> Explore the material:
A. Write out the stretch from "Research Summary" through "the disease course." in the text on spinal cord MRI research below.
B. Add the next few sentences to the text on spinal cord MRI research, following on after its last sentence.

My PhD was funded by a UCL Grand Challenge Studentship, and focussed on the investigation of innovative diffusion magnetic resonance imaging methods for the multiple sclerosis spinal cord. The work was carried out between the UCL Institute of Neurology (Department of Neuroinflammation, Queen Square MS Centre) and the Centre for Medical Image Computing (CMIC), Microstructure Imaging Group. I completed my PhD on the 28/03/2016, with a thesis entitled "Microstructural imaging of the human spinal cord with advanced diffusion MRI". 

Now, I work as a postdoctoral Research Associate at the Centre for Medical Image Computing and at the UCL Institute of Neurology. 

Research Summary

My research is to do with quantitative magnetic resonance imaging (MRI) in multiple sclerosis (MS). MS is a complex disease affecting brain, spinal cord and optic nerves, and is one of the major causes of disability among young adults. Although MRI is key for the diagnosis and the monitoring of MS, conventional methods underestimate the real, widespread effect that the disease has on the central nervous system. Conventional MRI provides measures that only partially explain disease progression and accrual of disability, leading to poor and often inaccurate long-term predictions of the disease course.

> Input data:
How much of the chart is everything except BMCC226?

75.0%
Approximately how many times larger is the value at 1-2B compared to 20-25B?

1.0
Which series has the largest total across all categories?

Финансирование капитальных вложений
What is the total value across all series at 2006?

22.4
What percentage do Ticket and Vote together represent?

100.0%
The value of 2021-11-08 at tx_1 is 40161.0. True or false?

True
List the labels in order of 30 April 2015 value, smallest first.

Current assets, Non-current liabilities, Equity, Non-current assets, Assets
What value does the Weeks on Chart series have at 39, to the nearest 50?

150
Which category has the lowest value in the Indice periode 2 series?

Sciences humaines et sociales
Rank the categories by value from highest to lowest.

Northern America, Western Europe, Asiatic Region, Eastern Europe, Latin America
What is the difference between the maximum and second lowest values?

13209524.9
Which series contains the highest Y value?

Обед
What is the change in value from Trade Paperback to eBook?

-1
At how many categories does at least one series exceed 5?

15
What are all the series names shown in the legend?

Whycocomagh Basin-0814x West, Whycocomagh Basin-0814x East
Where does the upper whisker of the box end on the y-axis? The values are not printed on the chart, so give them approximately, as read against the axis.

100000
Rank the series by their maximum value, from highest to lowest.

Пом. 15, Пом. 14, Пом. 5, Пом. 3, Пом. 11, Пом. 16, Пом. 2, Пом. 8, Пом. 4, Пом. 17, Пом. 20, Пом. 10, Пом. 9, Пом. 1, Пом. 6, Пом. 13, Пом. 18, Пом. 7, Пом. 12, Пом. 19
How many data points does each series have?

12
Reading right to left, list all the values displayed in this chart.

> Responses:
A.
Research Summary

My research is to do with quantitative magnetic resonance imaging (MRI) in multiple sclerosis (MS). MS is a complex disease affecting brain, spinal cord and optic nerves, and is one of the major causes of disability among young adults. Although MRI is key for the diagnosis and the monitoring of MS, conventional methods underestimate the real, widespread effect that the disease has on the central nervous system. Conventional MRI provides measures that only partially explain disease progression and accrual of disability, leading to poor and often inaccurate long-term predictions of the disease course.

B.
In my work, I experiment the potential of novel, quantitative MRI methods for MS. The new methods aim to map in a non-invasive fashion microstructural features specific to neuronal morphology, providing metrics that may detect early, microscopic tissue damage. The new indices have the potential of becoming useful biomarkers characterising early microstructural pathology, before the appearance of macroscopic radiological signs. Ultimately, the new metrics should improve the accuracy of diagnosis and prognosis and should more effectively monitor treatment efficacy than current, conventional readouts.

I have a double appointment at the Centre for Medical Image Computing and at the Queen Square MS Centre of the UCL Institute of Neurology. I work under the mentorship of Prof Claudia Gandini Wheeler-Kingshott, Prof Daniel Alexander and Dr M Jorge Cardoso.

Teaching Summary

I help with teaching activities at the UCL Institute of Neurology, conveying some lectures on MRI for the MSc in "Advanced Neuroimaging (ADNI)". I also convey a workshop for the ADNI course on Earth's field MRI, and take active part in the supervision of MSc research projects.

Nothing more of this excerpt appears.